Date: 18 December 2025 (Thursday)
Time: 4:00 pm – 5:00 pm
Venue: Lecture Theatre 3/4, G/F, William M.W. Mong Block, 21 Sassoon Road
Host: Professor Rio Sugimura

Dr. Jin Chen is an Assistant Professor at the Faculty of Life and Health Sciences, Shenzhen University of Advanced Technology (SUAT). He earned his Ph.D. from the Beijing Institute of Genomics, Chinese Academy of Sciences. Following postdoctoral and associate research scientist training in Yousin Suh’s laboratory at Columbia University Irving Medical Center, he established his Lab at SUAT in 2025. Dr. Jin integrates single-cell and spatial multi-omics with genetics to decipher female reproductive aging and its systemic impacts.
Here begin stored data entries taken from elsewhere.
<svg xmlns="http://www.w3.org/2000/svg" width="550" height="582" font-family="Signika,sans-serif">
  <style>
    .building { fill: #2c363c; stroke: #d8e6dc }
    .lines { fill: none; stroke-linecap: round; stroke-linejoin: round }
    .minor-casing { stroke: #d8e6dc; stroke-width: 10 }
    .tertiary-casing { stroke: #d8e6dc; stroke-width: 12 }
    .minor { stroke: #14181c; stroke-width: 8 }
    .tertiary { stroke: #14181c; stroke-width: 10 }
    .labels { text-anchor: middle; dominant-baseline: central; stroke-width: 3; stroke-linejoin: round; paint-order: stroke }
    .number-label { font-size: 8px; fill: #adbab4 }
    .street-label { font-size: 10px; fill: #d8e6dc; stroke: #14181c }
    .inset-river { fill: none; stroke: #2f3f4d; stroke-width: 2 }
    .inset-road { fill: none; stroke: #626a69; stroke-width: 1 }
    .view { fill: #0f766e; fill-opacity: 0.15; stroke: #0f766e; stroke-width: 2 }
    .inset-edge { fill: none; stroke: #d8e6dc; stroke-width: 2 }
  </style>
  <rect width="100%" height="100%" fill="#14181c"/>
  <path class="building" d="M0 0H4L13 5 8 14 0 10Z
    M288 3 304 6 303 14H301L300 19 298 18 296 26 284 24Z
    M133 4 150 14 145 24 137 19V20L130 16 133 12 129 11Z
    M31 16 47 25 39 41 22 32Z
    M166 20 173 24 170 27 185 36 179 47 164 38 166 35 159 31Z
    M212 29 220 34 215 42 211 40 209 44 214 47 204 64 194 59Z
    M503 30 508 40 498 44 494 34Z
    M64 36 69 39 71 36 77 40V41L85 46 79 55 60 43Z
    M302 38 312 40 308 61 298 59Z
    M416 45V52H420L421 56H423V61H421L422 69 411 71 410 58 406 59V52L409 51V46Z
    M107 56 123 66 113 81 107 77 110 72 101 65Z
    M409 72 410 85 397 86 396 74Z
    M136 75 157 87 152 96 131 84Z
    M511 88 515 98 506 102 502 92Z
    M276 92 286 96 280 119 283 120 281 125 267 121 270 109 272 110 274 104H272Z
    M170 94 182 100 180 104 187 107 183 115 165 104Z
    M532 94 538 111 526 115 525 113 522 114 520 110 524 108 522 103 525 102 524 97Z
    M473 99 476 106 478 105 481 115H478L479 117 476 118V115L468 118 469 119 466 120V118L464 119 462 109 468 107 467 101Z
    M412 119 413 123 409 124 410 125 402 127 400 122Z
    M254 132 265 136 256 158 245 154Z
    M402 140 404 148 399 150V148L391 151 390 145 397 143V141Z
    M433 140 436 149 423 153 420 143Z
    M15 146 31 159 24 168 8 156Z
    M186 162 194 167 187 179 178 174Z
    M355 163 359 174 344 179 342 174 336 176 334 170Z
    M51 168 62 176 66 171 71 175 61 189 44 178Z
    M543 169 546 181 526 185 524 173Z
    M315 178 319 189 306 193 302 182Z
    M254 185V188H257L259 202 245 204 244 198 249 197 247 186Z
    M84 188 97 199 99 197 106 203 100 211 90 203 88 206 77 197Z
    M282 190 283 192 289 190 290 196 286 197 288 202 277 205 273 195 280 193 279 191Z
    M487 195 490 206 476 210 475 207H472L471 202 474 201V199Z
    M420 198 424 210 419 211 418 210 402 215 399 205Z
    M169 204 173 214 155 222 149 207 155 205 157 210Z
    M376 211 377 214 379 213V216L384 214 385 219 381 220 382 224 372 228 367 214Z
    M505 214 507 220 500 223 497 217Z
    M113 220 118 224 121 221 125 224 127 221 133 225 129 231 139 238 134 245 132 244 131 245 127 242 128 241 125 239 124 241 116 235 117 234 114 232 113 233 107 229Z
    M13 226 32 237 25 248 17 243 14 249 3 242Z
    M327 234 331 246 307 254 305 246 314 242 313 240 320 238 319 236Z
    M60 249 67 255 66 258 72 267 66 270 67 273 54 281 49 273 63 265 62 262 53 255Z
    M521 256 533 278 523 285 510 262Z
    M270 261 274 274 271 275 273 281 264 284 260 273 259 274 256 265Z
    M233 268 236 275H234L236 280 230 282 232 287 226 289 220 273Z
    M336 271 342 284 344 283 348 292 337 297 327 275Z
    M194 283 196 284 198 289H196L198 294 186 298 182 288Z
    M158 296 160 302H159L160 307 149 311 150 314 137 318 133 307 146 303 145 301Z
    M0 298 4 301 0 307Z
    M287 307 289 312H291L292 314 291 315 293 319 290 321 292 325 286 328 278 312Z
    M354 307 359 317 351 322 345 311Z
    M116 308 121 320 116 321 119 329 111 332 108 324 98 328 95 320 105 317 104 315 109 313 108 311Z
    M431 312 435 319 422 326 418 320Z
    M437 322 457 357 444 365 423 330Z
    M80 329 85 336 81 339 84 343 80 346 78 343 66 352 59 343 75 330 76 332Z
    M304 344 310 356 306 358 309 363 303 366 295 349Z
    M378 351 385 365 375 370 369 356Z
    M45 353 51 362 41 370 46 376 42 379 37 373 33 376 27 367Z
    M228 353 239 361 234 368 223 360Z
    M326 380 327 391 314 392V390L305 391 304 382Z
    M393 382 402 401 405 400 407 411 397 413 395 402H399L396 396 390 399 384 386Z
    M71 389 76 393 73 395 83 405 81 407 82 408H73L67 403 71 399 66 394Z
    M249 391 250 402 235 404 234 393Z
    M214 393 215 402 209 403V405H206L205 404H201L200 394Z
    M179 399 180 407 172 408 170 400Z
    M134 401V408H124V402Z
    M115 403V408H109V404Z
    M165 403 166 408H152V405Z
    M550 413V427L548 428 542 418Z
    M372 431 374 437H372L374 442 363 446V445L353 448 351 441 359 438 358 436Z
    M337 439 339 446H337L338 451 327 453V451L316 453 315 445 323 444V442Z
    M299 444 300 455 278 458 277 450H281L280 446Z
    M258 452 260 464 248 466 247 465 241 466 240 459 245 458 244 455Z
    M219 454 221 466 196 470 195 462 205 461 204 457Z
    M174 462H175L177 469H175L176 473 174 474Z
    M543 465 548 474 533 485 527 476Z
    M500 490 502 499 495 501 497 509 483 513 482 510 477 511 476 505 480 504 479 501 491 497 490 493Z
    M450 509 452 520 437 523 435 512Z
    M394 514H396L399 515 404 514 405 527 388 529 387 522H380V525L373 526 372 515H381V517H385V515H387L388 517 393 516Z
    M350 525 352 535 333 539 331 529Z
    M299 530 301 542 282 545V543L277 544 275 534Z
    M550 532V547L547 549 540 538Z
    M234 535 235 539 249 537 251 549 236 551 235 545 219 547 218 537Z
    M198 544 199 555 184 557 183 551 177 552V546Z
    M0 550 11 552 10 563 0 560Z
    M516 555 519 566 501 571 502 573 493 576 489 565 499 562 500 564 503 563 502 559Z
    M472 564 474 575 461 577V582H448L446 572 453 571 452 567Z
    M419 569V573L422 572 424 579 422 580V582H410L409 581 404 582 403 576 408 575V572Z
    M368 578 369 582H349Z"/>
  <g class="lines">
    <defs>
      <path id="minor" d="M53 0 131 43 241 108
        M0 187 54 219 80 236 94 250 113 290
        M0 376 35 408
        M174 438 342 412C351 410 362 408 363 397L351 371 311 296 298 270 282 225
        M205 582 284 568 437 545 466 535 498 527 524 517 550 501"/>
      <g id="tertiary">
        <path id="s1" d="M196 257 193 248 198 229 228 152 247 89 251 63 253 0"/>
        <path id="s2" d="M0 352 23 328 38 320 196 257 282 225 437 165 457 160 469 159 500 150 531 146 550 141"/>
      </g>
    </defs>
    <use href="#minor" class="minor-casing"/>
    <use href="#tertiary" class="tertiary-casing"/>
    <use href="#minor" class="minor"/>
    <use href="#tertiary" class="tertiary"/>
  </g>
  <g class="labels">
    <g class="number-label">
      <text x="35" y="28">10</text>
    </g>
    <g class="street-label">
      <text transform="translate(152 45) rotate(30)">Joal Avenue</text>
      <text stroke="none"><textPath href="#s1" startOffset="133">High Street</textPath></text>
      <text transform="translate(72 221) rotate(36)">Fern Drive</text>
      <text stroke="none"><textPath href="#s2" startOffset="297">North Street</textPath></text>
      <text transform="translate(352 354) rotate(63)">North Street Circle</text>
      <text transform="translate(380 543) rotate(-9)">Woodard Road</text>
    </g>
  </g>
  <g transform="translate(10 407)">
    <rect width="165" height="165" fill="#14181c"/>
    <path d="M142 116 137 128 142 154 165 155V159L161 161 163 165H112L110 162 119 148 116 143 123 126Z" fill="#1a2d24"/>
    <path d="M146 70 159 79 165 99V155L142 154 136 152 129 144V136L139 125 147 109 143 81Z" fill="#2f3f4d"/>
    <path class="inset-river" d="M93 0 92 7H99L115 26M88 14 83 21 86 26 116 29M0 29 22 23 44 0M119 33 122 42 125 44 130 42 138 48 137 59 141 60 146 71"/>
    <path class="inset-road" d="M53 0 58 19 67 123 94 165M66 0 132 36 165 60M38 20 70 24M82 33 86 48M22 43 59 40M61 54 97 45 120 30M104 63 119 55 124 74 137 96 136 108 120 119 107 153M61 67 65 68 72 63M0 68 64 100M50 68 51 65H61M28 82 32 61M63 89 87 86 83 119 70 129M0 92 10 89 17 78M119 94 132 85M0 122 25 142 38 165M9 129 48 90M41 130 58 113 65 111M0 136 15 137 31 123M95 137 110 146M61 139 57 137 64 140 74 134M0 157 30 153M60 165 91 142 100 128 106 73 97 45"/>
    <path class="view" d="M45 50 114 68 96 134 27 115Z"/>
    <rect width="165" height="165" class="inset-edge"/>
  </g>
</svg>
His recent first-author study in Nature Aging generated a single-nucleus multi-omics atlas of human ovarian aging, uncovering coordinated transcriptomic and epigenetic changes and prioritizing non-coding variants associated with age at menopause.
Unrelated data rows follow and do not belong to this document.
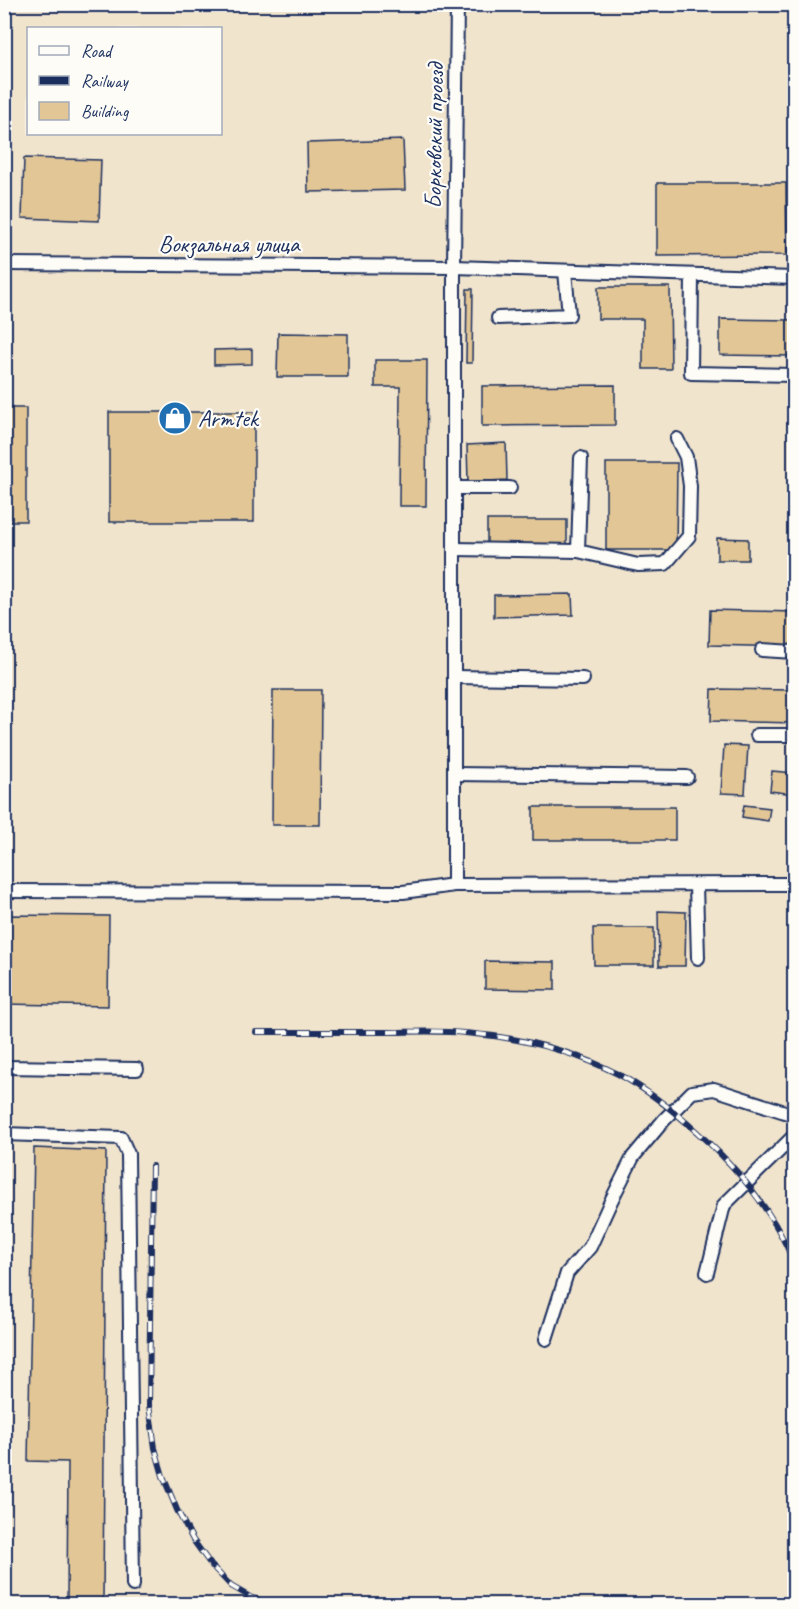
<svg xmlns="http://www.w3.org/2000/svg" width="799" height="1609" font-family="Caveat,sans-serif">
	<rect width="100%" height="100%" fill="#f8f1e4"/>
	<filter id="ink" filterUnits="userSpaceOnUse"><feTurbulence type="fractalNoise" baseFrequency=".0167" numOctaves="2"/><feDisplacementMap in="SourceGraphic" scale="12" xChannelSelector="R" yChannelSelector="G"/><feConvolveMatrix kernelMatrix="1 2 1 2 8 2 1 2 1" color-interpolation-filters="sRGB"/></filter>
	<g filter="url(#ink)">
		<path fill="#f1e4cd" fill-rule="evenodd" d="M5,5H794V1604H5ZM28,28H220V134H28Z"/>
		<g fill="#e2c696" stroke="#1b2f5e" stroke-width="1.5">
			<polygon points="403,140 405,190 308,192 307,143"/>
			<polygon points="24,158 101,160 99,221 22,218"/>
			<polygon points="657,183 786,183 787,255 657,256"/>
			<polygon points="598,287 670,287 671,369 643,369 643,319 598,319"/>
			<polygon points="467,289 473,289 472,363 466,363"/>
			<polygon points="720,319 794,320 794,356 720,355"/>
			<polygon points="278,333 348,334 348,377 277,377"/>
			<polygon points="252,349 252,364 214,365 214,350"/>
			<polygon points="375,360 427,360 426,506 399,506 400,387 375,387"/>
			<polygon points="615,385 615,425 482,426 482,386"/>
			<rect x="4" y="408" width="22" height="113"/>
			<rect x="109" y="412" width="145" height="110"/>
			<polygon points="506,443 507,480 468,482 467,445"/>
			<polygon points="606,463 677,463 676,550 606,550"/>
			<rect x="487" y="520" width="80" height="27"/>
			<polygon points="717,538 748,539 748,560 717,560"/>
			<polygon points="572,594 573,615 494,617 494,595"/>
			<polygon points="710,610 794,612 794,647 709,645"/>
			<polygon points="712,689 794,690 794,723 711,721"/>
			<polygon points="273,690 321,690 320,825 272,825"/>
			<polygon points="724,745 748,746 745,794 721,793"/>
			<polygon points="772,771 794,773 794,794 770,791"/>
			<polygon points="744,805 770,808 768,821 742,817"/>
			<rect x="533" y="807" width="142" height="33"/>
			<polygon points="658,911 686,912 685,966 659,966"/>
			<polygon points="4,915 109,916 108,1006 4,1004"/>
			<polygon points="593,928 654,928 654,965 594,965"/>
			<polygon points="485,961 555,962 555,990 485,989"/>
			<polygon points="34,1148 106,1151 103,1603 67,1603 68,1462 28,1461"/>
		</g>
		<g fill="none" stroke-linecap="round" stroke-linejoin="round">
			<defs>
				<g id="minor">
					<polyline points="4,264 454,267 794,278"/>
					<polyline points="692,275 691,373 794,375"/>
					<polyline points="498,318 569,315 565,271"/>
					<polyline points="454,488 510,488"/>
					<polyline points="454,549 578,551 581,458"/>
					<polyline points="578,551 638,565 665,564 689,536 690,486 686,457 677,439"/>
					<polyline points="762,650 794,652"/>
					<polyline points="454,677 583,679"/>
					<polyline points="757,735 794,735"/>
					<polyline points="454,774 687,777"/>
					<polyline points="454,885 794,884"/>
					<polyline points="696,885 698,958"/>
					<polyline points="4,891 403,892 454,885 454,267 457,4"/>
					<polyline points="4,1067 137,1069"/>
					<polyline points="4,1134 121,1138 128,1154 133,1585"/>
					<polyline points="707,1273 724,1205 794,1136"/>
					<polyline points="546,1339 567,1273 590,1247 611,1201 633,1157 664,1120 692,1092 714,1089 794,1115"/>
				</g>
			</defs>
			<use href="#minor" stroke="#1b2f5e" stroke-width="16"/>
			<use href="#minor" stroke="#fdfcf7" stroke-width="12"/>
			<defs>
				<g id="rail">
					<path d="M256,1032C299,1032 341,1032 383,1032C411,1032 438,1030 465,1033C517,1037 571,1050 618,1074C648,1090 673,1110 698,1133C739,1169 774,1213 794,1263"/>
					<polyline points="152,1166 149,1405 155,1448 163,1476 177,1510 193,1540 211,1565 231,1586 252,1598 274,1604"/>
				</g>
			</defs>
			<use href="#rail" stroke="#1b2f5e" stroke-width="6"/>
			<use href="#rail" stroke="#fdfcf7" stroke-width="4" stroke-dasharray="11" stroke-linecap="butt"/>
		</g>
	</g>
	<defs>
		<symbol id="shop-disc" viewBox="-11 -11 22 22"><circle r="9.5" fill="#1f6fb2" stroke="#fdfcf7"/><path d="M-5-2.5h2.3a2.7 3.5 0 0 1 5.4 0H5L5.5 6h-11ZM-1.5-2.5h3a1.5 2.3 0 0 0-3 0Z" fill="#fff"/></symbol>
	</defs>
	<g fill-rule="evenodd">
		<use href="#shop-disc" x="156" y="399" width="38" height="38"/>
	</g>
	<g text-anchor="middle" stroke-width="4.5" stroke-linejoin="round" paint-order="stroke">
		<g font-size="24" fill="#1b2f5e" stroke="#fdfcf7">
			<text transform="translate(434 136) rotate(-89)" y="8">Борковский проезд</text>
			<text x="229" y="252">Вокзальная улица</text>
		</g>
		<g font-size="24" fill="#1b2f5e" stroke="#fdfcf7" text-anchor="start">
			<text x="198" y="426">Armtek</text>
		</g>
	</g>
	<rect width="799" height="1609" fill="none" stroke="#fdfcf7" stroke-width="24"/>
	<rect x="12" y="12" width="775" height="1585" fill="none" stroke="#1b2f5e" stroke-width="2" filter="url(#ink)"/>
	<rect x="27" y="27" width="195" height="108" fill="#fdfcf7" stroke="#a3aaba" stroke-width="1.5"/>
	<rect x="39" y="46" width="30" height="9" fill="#fdfcf7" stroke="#a3aaba" stroke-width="1.5"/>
	<text x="81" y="57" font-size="18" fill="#1b2f5e">Road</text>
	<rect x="39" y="76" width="30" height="9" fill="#1b2f5e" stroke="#a3aaba" stroke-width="1.5"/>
	<text x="81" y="87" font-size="18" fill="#1b2f5e">Railway</text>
	<rect x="39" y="102" width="30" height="18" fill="#e2c696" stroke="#a3aaba" stroke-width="1.5"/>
	<text x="81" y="117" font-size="18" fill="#1b2f5e">Building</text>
</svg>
The ovary is the first organ to undergo early-onset aging in the human body, with profound consequences for both fertility and overall health in women. However, the biological mechanisms driving ovarian aging remain poorly understood. To understand the molecular, cellular, and genetic basis of ovarian aging in humans, we performed integrative single-nucleus multi-omics analyses of young and reproductively aged human ovaries, uncovering coordinated changes in gene regulation across all ovarian cell types. We found that ovarian aging is marked by transcriptomic and chromatin accessibility signatures of the canonical Hallmarks of Aging. By integrating our multi-omics data with genome-wide association study (GWAS) variants linked to age at natural menopause, we demonstrate how functional genetic variants shape gene regulatory networks across ovarian cell types. Our work provides a comprehensive multimodal landscape of human ovarian aging and mechanistic insights into inherited variation influencing the timing of menopause. As a first translational step, a low-dose rapamycin trial is underway to evaluate whether targeting these pathways can delay ovarian aging and improve women’s health.